Every line with the string "http" must be copied from the entries below.

Top of Available data

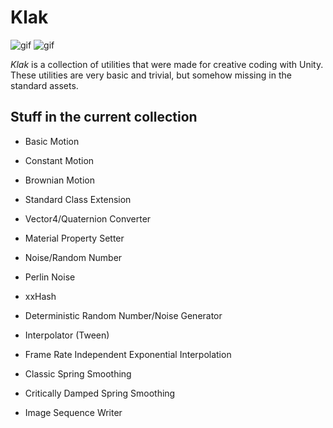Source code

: Klak
====

![gif](http://49.media.tumblr.com/dfba0ff232f0bb76dc10a25026a888a2/tumblr_o0q7hmMfYU1qio469o1_400.gif)
![gif](http://49.media.tumblr.com/c2a6d1359aefd3c205a89fec7561ebbd/tumblr_o0sabaXTwl1qio469o1_400.gif)

*Klak* is a collection of utilities that were made for creative coding with
Unity. These utilities are very basic and trivial, but somehow missing in the
standard assets.

Stuff in the current collection
-------------------------------

- Basic Motion
 - Constant Motion
 - Brownian Motion

- Standard Class Extension
 - Vector4/Quaternion Converter
 - Material Property Setter

- Noise/Random Number
 - Perlin Noise
 - xxHash
 - Deterministic Random Number/Noise Generator

- Interpolator (Tween)
 - Frame Rate Independent Exponential Interpolation
 - Classic Spring Smoothing
 - Critically Damped Spring Smoothing
 
- Image Sequence Writer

Bottom of Available data

-- Result below --
![gif](http://49.media.tumblr.com/dfba0ff232f0bb76dc10a25026a888a2/tumblr_o0q7hmMfYU1qio469o1_400.gif)
![gif](http://49.media.tumblr.com/c2a6d1359aefd3c205a89fec7561ebbd/tumblr_o0sabaXTwl1qio469o1_400.gif)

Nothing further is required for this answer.